WHO shows Smart Risk Management

Want to see intelligent risk management in operation? Dial up the World Health Organization press conference April 29 on CNN or some other site and try to recall any recent political or financial press conference with this level of calm, smart presentation of complex information. .
Dr Margaret Chan, director general of the organisation, took questions from a group of reporters representing news outlets from around the globe and answered them directly. The reporters seemed well informed on the issues and asked intelligent questions, which is not always the case in issues of finance and politics.
The sort of stupid grandstanding, which we have come to expect from politicians, was completely absent from the WHO conference where Dr Chan and two colleagues handed off questions to each other with no signs of camera hogging. Gordon Brown, if he could ever recuse himself from hyperactive imitations of a flipping sardine out of water, could learn a few things from watching.
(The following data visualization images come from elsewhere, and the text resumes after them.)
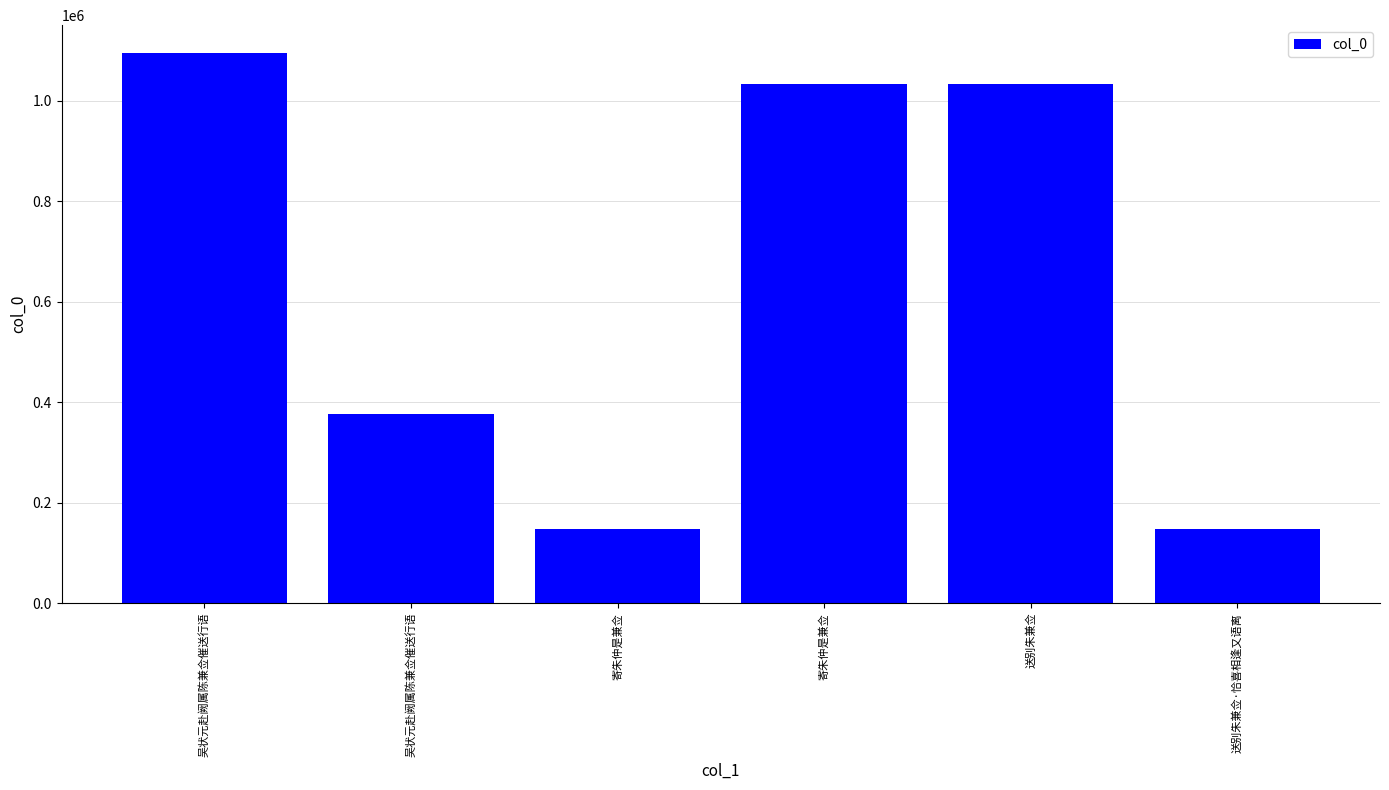

How many data points are less than 1033645?

3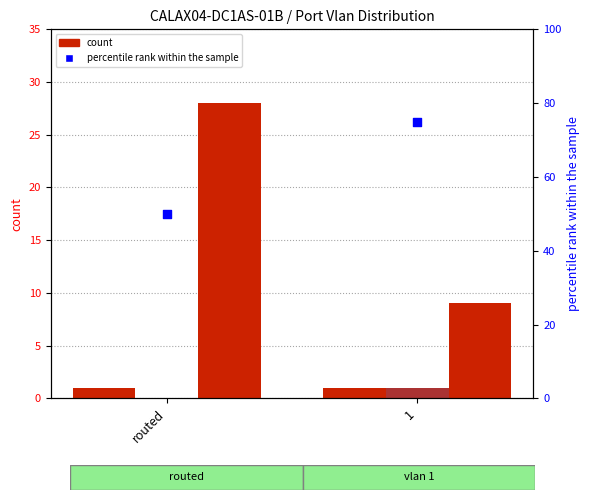

Which series reaches the minimum Y coordinate?

notconnect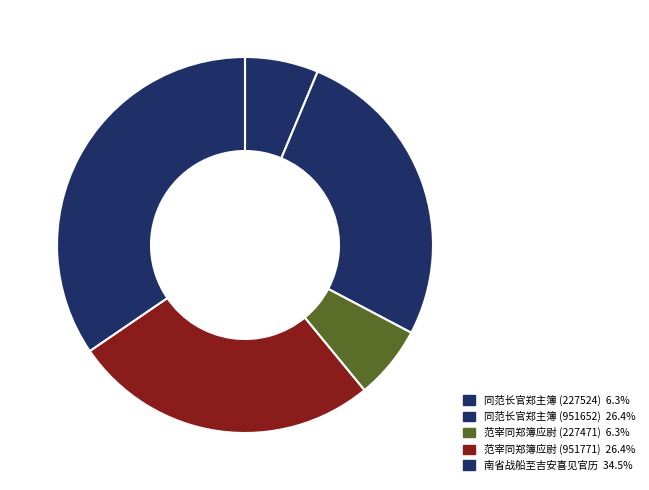

How many segments does this pie chart have?

5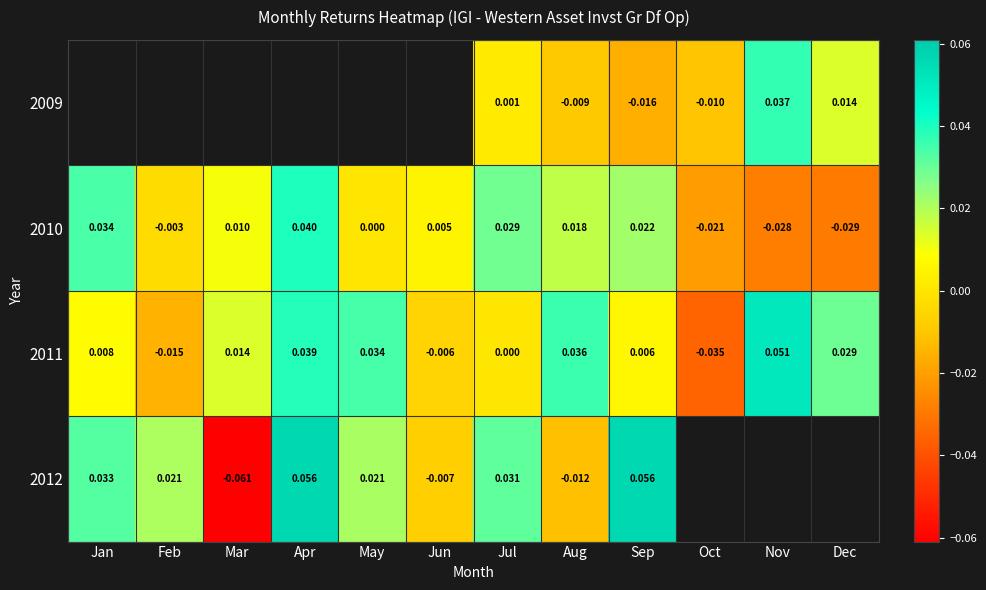

At which category does the chart reach its peak across all series?

Sep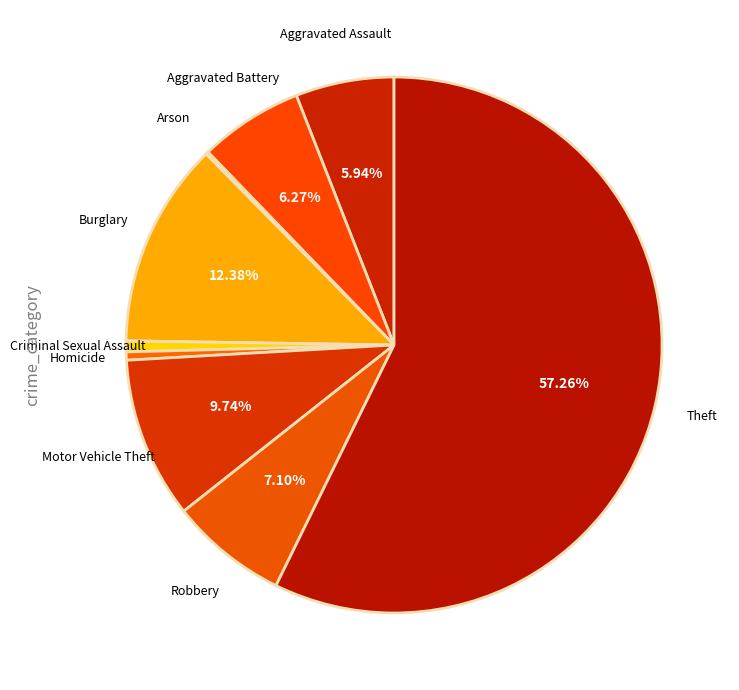

Is there any slice that represents more than half of the pie?

Yes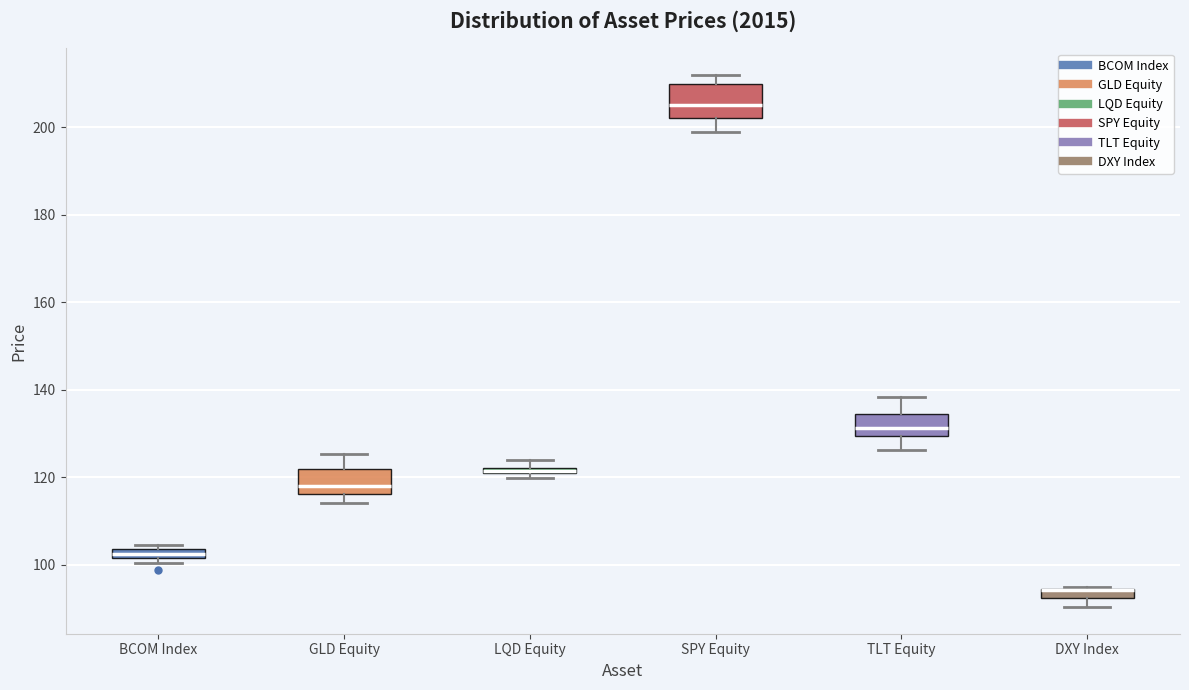

Where is the upper edge of the box for LQD Equity on the y-axis? The values are not printed on the chart, so give them approximately, as read against the axis.

122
Near the end, a reporter struggled to ask Chan what the WHO was doing to secure its own staff. Once she understood, she explained this is the WHO’s business:  it takes protective measures but it won’t flee from global health problems. And she reminded the reporters, and the world, that people, especially in poor countries, face medical crises such as HIV AIDS and malaria, which are regularly killing far more people than the swine flu.

This presentation – I almost wrote performance but that doesn’t do it justice – was the most impressive I have seen in ages. I stayed with the entire press conference marveling at how well informed public officials and educated reporters can provide valuable information. The followup commentary on CNN was back to normal drivel: they should have rerun the press conference instead.
Once this pandemic is over, could the WHO lend some of its experts to the FSA, SEC and treasury departments around the world?